Our research focuses on three main areas of inquiry:
- Reconstructing diets of individuals and groups
- Establishing costs and benefits of consuming plant foods
- Improving methods for discovering ancient use of plants
Reconstructing diets of individuals and groups
Project: Dietary Variation in Upper Pleistocene Hominins
The diets of Neanderthals and contemporaneous modern human groups is of considerable interest. Some have argued that Neanderthals were highly carnivorous, while modern humans had a more variable diet, but the use of plant foods by both groups is all but unknown. Using a combined isotope and microfossil approach, we are examining the diets of several Upper Pleistocene groups from across the Old World, seeking to identify species-level, geographic, and temporal variation.
Main investigators: Amanda Henry, Robert Power, Domingo Carlos Salazar Garcia
Main collaborators: Dolores Piperno, Alison Brooks, Michael Walker, Miriam Belmaker
Project: Plant use by Australopiths
The consumption of certain plant foods has been suggested as one of the main features that distinguish the diets of robust and gracile australopiths, yet there are few ways for documenting the consumption of these foods. We are working to recover microfossils from the calculus of some Australopith individuals in order to possibly identify the consumption of these foods.
Main investigators: Amanda Henry
Main collaborators: Lee Berger, Lloyd Rossouw, Peter Ungar, Matt Sponheimer, Marion Bamford
Establishing costs and benefits of consuming plant foods
Project: Micronutrients in cooked food and models of human digestion:
Cooking is thought to be one of the major shifts in human evolution. We seek to better explore availability of macro and micronutrients in wild plant foods during human consumption and digestion. We intend to test for changes in the availability of these nutrients from before and after cooking trials that will mimic the cooking techniques used by the Hadza from Tanzania, Africa.
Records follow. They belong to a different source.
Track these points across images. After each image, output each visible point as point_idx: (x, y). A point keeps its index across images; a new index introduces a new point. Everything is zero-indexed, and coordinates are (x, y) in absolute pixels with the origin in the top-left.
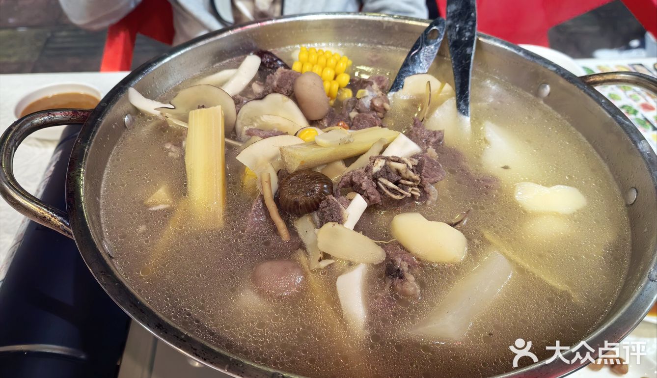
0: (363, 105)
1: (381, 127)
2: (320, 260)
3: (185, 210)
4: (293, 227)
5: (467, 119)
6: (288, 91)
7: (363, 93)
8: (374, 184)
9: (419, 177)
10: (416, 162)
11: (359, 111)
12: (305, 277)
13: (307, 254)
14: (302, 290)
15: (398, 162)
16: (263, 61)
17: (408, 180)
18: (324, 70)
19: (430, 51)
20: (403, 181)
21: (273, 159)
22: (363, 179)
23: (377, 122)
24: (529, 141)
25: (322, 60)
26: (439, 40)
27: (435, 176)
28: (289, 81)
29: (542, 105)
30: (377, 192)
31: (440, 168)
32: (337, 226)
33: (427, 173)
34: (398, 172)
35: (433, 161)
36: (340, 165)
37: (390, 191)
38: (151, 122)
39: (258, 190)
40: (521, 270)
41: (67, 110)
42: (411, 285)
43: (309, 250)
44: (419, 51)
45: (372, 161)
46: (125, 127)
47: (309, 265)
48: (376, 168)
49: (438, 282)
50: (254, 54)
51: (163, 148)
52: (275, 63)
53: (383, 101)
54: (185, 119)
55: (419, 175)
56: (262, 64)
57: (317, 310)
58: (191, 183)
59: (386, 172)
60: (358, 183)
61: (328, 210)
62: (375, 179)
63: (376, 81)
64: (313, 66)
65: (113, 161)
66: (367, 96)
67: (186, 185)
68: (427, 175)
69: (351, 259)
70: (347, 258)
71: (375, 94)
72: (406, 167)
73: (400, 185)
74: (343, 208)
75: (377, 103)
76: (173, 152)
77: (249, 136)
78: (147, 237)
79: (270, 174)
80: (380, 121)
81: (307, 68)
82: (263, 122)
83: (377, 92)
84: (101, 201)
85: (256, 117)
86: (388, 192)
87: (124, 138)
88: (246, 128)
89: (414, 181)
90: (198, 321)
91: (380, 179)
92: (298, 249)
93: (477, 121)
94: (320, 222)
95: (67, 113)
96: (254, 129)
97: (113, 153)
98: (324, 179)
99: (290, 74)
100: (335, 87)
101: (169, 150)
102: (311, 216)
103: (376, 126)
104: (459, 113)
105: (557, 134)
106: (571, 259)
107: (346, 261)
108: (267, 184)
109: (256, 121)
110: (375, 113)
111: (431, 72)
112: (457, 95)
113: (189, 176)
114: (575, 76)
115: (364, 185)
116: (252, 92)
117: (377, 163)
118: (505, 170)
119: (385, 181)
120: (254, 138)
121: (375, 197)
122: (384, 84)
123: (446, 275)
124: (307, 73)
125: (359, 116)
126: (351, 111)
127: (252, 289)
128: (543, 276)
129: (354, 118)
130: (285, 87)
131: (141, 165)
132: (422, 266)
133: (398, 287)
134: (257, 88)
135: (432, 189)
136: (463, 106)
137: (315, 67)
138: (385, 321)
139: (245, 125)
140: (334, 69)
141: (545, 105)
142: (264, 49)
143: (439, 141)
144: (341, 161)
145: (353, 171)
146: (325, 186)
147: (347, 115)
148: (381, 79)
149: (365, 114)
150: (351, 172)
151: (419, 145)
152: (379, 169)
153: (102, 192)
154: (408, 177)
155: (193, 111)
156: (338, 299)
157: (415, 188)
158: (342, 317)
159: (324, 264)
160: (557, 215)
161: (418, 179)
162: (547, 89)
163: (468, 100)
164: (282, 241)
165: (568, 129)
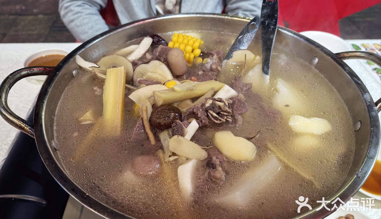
0: (206, 67)
1: (215, 81)
2: (170, 156)
3: (100, 125)
4: (158, 137)
5: (268, 77)
6: (164, 58)
7: (206, 61)
8: (206, 114)
9: (232, 110)
10: (231, 101)
11: (204, 71)
12: (161, 165)
13: (164, 152)
14: (158, 172)
15: (220, 101)
16: (154, 40)
17: (225, 112)
18: (187, 47)
19: (250, 37)
20: (222, 113)
21: (149, 98)
22: (200, 110)
23: (213, 77)
24: (302, 91)
25: (186, 41)
26: (256, 30)
27: (241, 110)
28: (165, 53)
29: (313, 69)
30: (206, 118)
31: (246, 105)
32: (180, 137)
33: (237, 108)
34: (220, 107)
35: (242, 101)
36: (189, 102)
37: (214, 118)
38: (88, 74)
39: (140, 115)
40: (286, 167)
41: (41, 67)
42: (220, 173)
43: (165, 150)
44: (243, 36)
45: (206, 100)
46: (73, 76)
47: (164, 158)
48: (207, 105)
49: (236, 171)
50: (149, 37)
51: (92, 89)
52: (160, 42)
53: (217, 66)
54: (105, 73)
55: (231, 109)
56: (153, 42)
57: (165, 184)
58: (105, 109)
59: (213, 107)
60: (197, 113)
61: (176, 128)
62: (207, 111)
63: (216, 54)
64: (180, 44)
65: (64, 96)
66: (209, 62)
67: (102, 111)
68: (236, 109)
69: (187, 156)
70: (185, 156)
71: (214, 61)
72: (224, 105)
73: (220, 115)
74: (185, 127)
75: (214, 67)
76: (97, 91)
77: (139, 84)
78: (77, 139)
79: (147, 106)
80: (215, 77)
81: (177, 45)
82: (148, 76)
83: (216, 60)
84: (55, 118)
85: (144, 73)
86: (212, 119)
87: (72, 83)
88: (139, 79)
89: (228, 112)
90: (99, 187)
91: (209, 111)
92: (159, 149)
93: (273, 78)
94: (172, 135)
95: (40, 69)
96: (143, 80)
97: (65, 91)
98: (177, 111)
99: (166, 49)
100: (192, 56)
101: (96, 91)
102: (168, 131)
103: (212, 80)
104: (263, 73)
105: (320, 87)
106: (318, 162)
107: (185, 157)
108: (145, 112)
109: (144, 76)
110: (212, 72)
111: (249, 49)
112: (263, 63)
113: (104, 106)
114: (333, 53)
115: (199, 115)
116: (146, 58)
117: (208, 102)
118: (287, 107)
119: (211, 112)
120: (142, 85)
121: (206, 121)
122: (220, 55)
123: (241, 168)
124: (176, 48)
125: (203, 74)
126: (199, 71)
127: (131, 170)
128: (298, 171)
129: (201, 75)
130: (163, 56)
131: (79, 98)
132: (228, 162)
133: (212, 173)
134: (149, 56)
135: (239, 118)
136: (266, 69)
137: (181, 45)
138: (202, 192)
139: (138, 78)
140: (192, 46)
141: (315, 70)
142: (155, 33)
143: (249, 89)
144: (189, 100)
145: (195, 106)
146: (177, 115)
147: (197, 73)
148: (219, 52)
149: (207, 73)
150: (194, 107)
151: (237, 92)
152: (209, 105)
153: (56, 113)
154: (225, 110)
155: (109, 69)
156: (177, 179)
157: (229, 117)
158: (179, 189)
159: (172, 158)
160: (313, 135)
161: (231, 112)
162: (316, 60)
163: (269, 65)
164: (151, 145)
165: (327, 84)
Main investigators: Amanda Henry, Stephanie Schnorr
Main collaborators: Alyssa Crittenden, Frank Marlowe, Koen Venema
Improving methods for discovering ancient use of plants
Project: Database of modern plant microfossils
Researchers wishing to use plant microfossils to explore ancient plant use currently must create their own database of modern plant microfossil forms. We seek to create, manage, and share a publicly-available database of microfossil shapes, and further to codify the terminology of plant starch grain forms.